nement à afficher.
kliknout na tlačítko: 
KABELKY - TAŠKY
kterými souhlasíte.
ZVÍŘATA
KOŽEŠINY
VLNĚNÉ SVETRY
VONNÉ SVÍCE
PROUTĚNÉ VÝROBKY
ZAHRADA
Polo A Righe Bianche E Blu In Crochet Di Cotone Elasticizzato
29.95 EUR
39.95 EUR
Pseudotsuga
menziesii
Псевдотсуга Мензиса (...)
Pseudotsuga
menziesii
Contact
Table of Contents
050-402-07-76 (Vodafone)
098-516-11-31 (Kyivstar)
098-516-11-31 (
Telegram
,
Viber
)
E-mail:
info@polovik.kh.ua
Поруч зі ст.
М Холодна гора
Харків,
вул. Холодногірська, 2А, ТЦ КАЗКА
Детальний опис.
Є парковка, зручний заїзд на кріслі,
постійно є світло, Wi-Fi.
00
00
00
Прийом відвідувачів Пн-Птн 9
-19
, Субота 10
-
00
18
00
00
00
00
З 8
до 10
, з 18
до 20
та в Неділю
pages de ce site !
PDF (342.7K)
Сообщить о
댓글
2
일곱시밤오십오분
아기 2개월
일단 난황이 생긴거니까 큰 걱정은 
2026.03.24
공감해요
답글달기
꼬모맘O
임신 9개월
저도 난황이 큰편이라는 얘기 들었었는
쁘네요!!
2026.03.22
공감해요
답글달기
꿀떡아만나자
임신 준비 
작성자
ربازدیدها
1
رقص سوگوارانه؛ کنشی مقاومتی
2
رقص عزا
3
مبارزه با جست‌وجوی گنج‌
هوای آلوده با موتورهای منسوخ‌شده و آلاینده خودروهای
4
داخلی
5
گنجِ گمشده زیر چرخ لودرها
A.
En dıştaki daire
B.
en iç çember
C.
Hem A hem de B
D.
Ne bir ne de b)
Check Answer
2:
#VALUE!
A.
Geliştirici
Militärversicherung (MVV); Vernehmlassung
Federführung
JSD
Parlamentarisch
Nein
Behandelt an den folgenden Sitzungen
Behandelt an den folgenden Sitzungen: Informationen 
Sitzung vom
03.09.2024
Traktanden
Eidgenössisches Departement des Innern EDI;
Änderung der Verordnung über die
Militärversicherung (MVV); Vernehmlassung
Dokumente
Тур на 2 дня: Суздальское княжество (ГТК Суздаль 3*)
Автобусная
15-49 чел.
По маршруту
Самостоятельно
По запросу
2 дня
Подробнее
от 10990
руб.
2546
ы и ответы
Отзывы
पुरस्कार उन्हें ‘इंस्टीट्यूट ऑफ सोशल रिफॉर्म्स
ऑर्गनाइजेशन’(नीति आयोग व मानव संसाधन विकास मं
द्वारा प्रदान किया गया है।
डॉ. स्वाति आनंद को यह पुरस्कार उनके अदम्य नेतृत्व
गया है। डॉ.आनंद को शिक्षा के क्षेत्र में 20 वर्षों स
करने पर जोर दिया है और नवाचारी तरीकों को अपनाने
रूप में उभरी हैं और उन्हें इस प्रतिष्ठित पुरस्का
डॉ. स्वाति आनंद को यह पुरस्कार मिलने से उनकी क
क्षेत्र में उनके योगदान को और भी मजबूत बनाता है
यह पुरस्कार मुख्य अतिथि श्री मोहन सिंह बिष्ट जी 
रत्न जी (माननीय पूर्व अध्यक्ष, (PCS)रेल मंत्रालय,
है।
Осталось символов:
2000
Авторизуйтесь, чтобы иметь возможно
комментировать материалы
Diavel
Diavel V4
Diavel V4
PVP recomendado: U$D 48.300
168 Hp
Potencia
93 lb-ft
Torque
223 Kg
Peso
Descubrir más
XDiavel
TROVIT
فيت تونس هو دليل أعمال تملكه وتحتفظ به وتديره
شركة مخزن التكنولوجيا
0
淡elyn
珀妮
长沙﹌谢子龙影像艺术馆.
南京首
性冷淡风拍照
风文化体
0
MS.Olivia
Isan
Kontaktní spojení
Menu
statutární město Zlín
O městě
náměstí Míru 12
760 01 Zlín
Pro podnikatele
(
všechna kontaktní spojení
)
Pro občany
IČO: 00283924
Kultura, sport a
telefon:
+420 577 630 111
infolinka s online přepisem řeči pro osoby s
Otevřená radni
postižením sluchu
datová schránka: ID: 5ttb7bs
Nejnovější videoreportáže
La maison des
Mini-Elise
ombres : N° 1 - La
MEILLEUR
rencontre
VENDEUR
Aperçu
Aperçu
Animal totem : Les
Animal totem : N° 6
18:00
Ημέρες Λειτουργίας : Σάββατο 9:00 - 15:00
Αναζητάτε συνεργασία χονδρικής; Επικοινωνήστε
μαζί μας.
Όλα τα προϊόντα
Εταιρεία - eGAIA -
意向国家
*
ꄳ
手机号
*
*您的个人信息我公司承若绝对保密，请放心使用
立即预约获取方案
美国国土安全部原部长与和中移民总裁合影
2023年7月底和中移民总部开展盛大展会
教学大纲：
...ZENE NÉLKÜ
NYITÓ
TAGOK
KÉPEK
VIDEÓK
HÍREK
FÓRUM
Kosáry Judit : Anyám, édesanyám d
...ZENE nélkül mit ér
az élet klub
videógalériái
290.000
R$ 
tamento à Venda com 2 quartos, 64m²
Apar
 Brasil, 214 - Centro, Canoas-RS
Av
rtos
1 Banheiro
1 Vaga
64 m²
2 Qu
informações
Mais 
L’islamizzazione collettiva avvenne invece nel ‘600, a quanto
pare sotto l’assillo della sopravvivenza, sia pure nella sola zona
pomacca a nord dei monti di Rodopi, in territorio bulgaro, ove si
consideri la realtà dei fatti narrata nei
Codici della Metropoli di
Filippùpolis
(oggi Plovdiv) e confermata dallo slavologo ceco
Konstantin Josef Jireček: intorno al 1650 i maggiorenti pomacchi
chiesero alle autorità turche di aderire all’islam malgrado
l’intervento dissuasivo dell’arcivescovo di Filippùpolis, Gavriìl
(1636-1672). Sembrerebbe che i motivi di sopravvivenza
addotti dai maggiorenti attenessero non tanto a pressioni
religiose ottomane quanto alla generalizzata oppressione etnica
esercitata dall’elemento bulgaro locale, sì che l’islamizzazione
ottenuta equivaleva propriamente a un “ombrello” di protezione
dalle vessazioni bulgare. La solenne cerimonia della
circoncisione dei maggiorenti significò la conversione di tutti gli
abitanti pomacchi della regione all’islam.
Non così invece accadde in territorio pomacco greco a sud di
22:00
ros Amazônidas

Problem to solve:
Reproduce the listing in full. Change nothing.

Result of this exercise:
nement à afficher.
kliknout na tlačítko: 
KABELKY - TAŠKY
kterými souhlasíte.
ZVÍŘATA
KOŽEŠINY
VLNĚNÉ SVETRY
VONNÉ SVÍCE
PROUTĚNÉ VÝROBKY
ZAHRADA
Polo A Righe Bianche E Blu In Crochet Di Cotone Elasticizzato
29.95 EUR
39.95 EUR
Pseudotsuga
menziesii
Псевдотсуга Мензиса (...)
Pseudotsuga
menziesii
Contact
Table of Contents
050-402-07-76 (Vodafone)
098-516-11-31 (Kyivstar)
098-516-11-31 (
Telegram
,
Viber
)
E-mail:
info@polovik.kh.ua
Поруч зі ст.
М Холодна гора
Харків,
вул. Холодногірська, 2А, ТЦ КАЗКА
Детальний опис.
Є парковка, зручний заїзд на кріслі,
постійно є світло, Wi-Fi.
00
00
00
Прийом відвідувачів Пн-Птн 9
-19
, Субота 10
-
00
18
00
00
00
00
З 8
до 10
, з 18
до 20
та в Неділю
pages de ce site !
PDF (342.7K)
Сообщить о
댓글
2
일곱시밤오십오분
아기 2개월
일단 난황이 생긴거니까 큰 걱정은 
2026.03.24
공감해요
답글달기
꼬모맘O
임신 9개월
저도 난황이 큰편이라는 얘기 들었었는
쁘네요!!
2026.03.22
공감해요
답글달기
꿀떡아만나자
임신 준비 
작성자
ربازدیدها
1
رقص سوگوارانه؛ کنشی مقاومتی
2
رقص عزا
3
مبارزه با جست‌وجوی گنج‌
هوای آلوده با موتورهای منسوخ‌شده و آلاینده خودروهای
4
داخلی
5
گنجِ گمشده زیر چرخ لودرها
A.
En dıştaki daire
B.
en iç çember
C.
Hem A hem de B
D.
Ne bir ne de b)
Check Answer
2:
#VALUE!
A.
Geliştirici
Militärversicherung (MVV); Vernehmlassung
Federführung
JSD
Parlamentarisch
Nein
Behandelt an den folgenden Sitzungen
Behandelt an den folgenden Sitzungen: Informationen 
Sitzung vom
03.09.2024
Traktanden
Eidgenössisches Departement des Innern EDI;
Änderung der Verordnung über die
Militärversicherung (MVV); Vernehmlassung
Dokumente
Тур на 2 дня: Суздальское княжество (ГТК Суздаль 3*)
Автобусная
15-49 чел.
По маршруту
Самостоятельно
По запросу
2 дня
Подробнее
от 10990
руб.
2546
ы и ответы
Отзывы
पुरस्कार उन्हें ‘इंस्टीट्यूट ऑफ सोशल रिफॉर्म्स
ऑर्गनाइजेशन’(नीति आयोग व मानव संसाधन विकास मं
द्वारा प्रदान किया गया है।
डॉ. स्वाति आनंद को यह पुरस्कार उनके अदम्य नेतृत्व
गया है। डॉ.आनंद को शिक्षा के क्षेत्र में 20 वर्षों स
करने पर जोर दिया है और नवाचारी तरीकों को अपनाने
रूप में उभरी हैं और उन्हें इस प्रतिष्ठित पुरस्का
डॉ. स्वाति आनंद को यह पुरस्कार मिलने से उनकी क
क्षेत्र में उनके योगदान को और भी मजबूत बनाता है
यह पुरस्कार मुख्य अतिथि श्री मोहन सिंह बिष्ट जी 
रत्न जी (माननीय पूर्व अध्यक्ष, (PCS)रेल मंत्रालय,
है।
Осталось символов:
2000
Авторизуйтесь, чтобы иметь возможно
комментировать материалы
Diavel
Diavel V4
Diavel V4
PVP recomendado: U$D 48.300
168 Hp
Potencia
93 lb-ft
Torque
223 Kg
Peso
Descubrir más
XDiavel
TROVIT
فيت تونس هو دليل أعمال تملكه وتحتفظ به وتديره
شركة مخزن التكنولوجيا
0
淡elyn
珀妮
长沙﹌谢子龙影像艺术馆.
南京首
性冷淡风拍照
风文化体
0
MS.Olivia
Isan
Kontaktní spojení
Menu
statutární město Zlín
O městě
náměstí Míru 12
760 01 Zlín
Pro podnikatele
(
všechna kontaktní spojení
)
Pro občany
IČO: 00283924
Kultura, sport a
telefon:
+420 577 630 111
infolinka s online přepisem řeči pro osoby s
Otevřená radni
postižením sluchu
datová schránka: ID: 5ttb7bs
Nejnovější videoreportáže
La maison des
Mini-Elise
ombres : N° 1 - La
MEILLEUR
rencontre
VENDEUR
Aperçu
Aperçu
Animal totem : Les
Animal totem : N° 6
18:00
Ημέρες Λειτουργίας : Σάββατο 9:00 - 15:00
Αναζητάτε συνεργασία χονδρικής; Επικοινωνήστε
μαζί μας.
Όλα τα προϊόντα
Εταιρεία - eGAIA -
意向国家
*
ꄳ
手机号
*
*您的个人信息我公司承若绝对保密，请放心使用
立即预约获取方案
美国国土安全部原部长与和中移民总裁合影
2023年7月底和中移民总部开展盛大展会
教学大纲：
...ZENE NÉLKÜ
NYITÓ
TAGOK
KÉPEK
VIDEÓK
HÍREK
FÓRUM
Kosáry Judit : Anyám, édesanyám d
...ZENE nélkül mit ér
az élet klub
videógalériái
290.000
R$ 
tamento à Venda com 2 quartos, 64m²
Apar
 Brasil, 214 - Centro, Canoas-RS
Av
rtos
1 Banheiro
1 Vaga
64 m²
2 Qu
informações
Mais 
L’islamizzazione collettiva avvenne invece nel ‘600, a quanto
pare sotto l’assillo della sopravvivenza, sia pure nella sola zona
pomacca a nord dei monti di Rodopi, in territorio bulgaro, ove si
consideri la realtà dei fatti narrata nei
Codici della Metropoli di
Filippùpolis
(oggi Plovdiv) e confermata dallo slavologo ceco
Konstantin Josef Jireček: intorno al 1650 i maggiorenti pomacchi
chiesero alle autorità turche di aderire all’islam malgrado
l’intervento dissuasivo dell’arcivescovo di Filippùpolis, Gavriìl
(1636-1672). Sembrerebbe che i motivi di sopravvivenza
addotti dai maggiorenti attenessero non tanto a pressioni
religiose ottomane quanto alla generalizzata oppressione etnica
esercitata dall’elemento bulgaro locale, sì che l’islamizzazione
ottenuta equivaleva propriamente a un “ombrello” di protezione
dalle vessazioni bulgare. La solenne cerimonia della
circoncisione dei maggiorenti significò la conversione di tutti gli
abitanti pomacchi della regione all’islam.
Non così invece accadde in territorio pomacco greco a sud di
22:00
ros Amazônidas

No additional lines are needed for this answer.